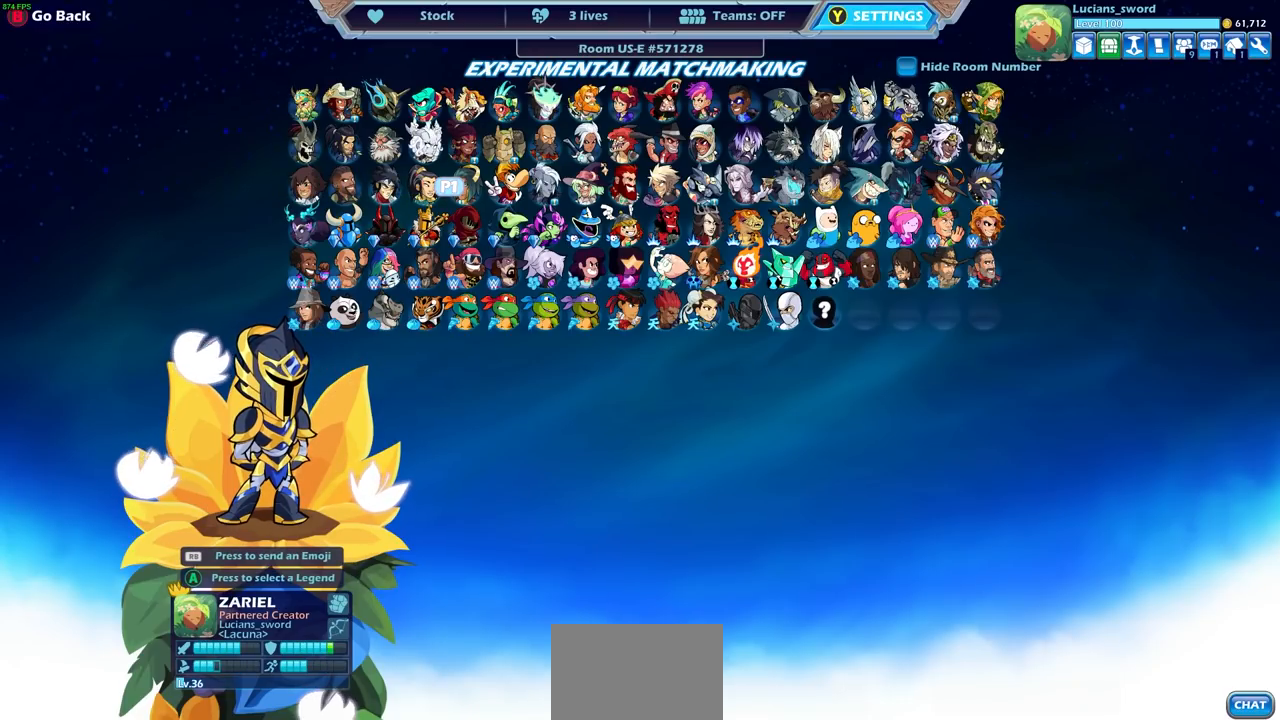
{"buttons": [], "left_stick": "center", "right_stick": "center", "events": []}
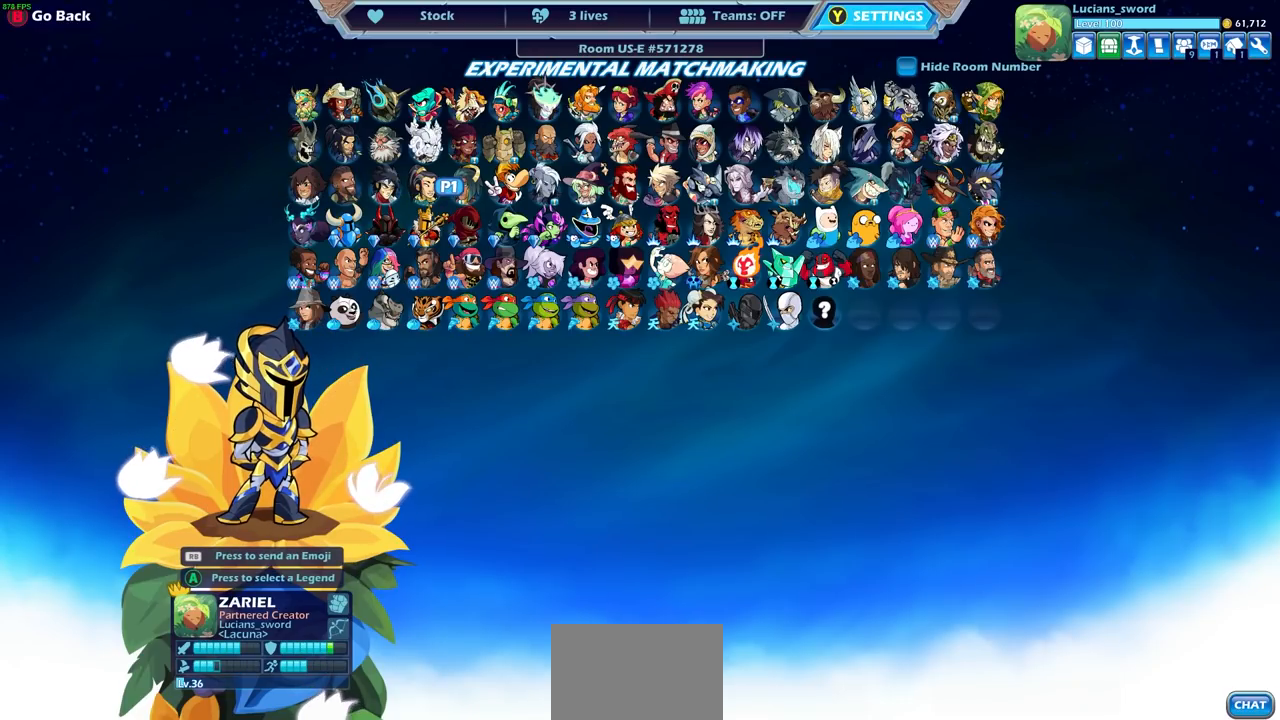
{"buttons": [], "left_stick": "center", "right_stick": "center", "events": []}
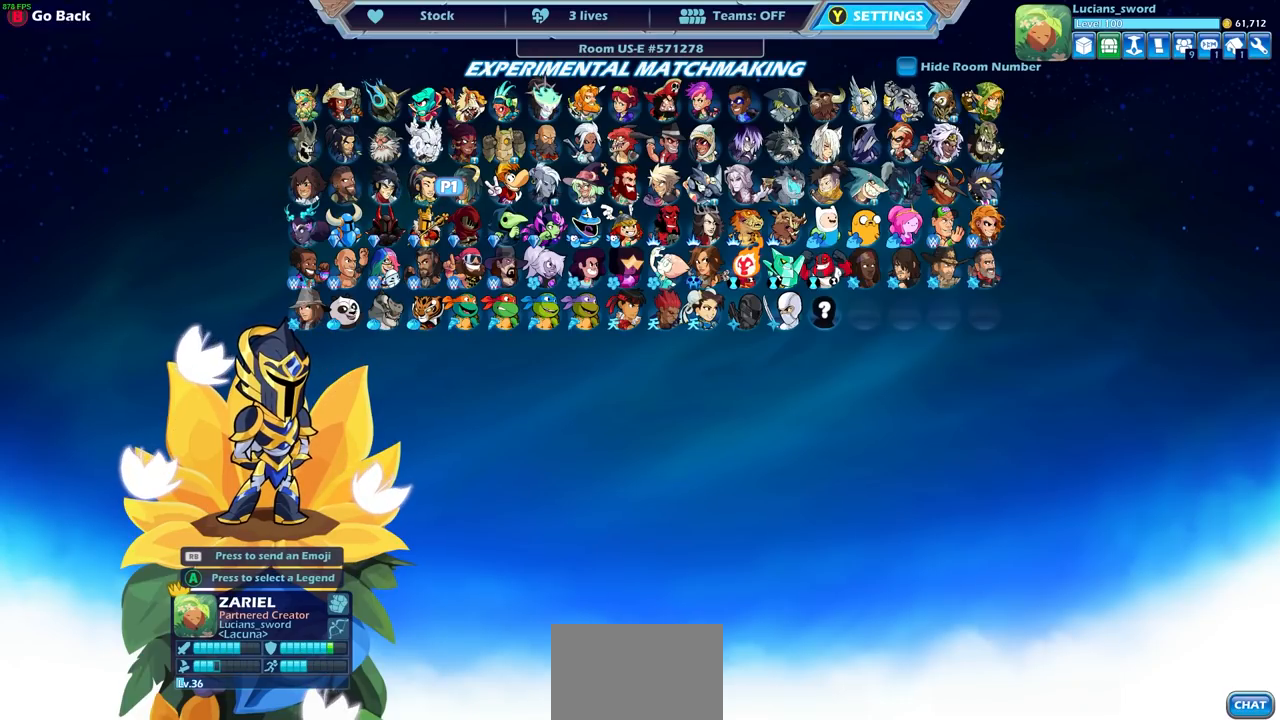
{"buttons": [], "left_stick": "center", "right_stick": "center", "events": []}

■ **TASK PROMPT**
The listing above must be given again exactly, minus its pictures.

■ **ANSWER SPACE**
{"buttons": [], "left_stick": "center", "right_stick": "center", "events": []}
{"buttons": [], "left_stick": "center", "right_stick": "center", "events": []}
{"buttons": [], "left_stick": "center", "right_stick": "center", "events": []}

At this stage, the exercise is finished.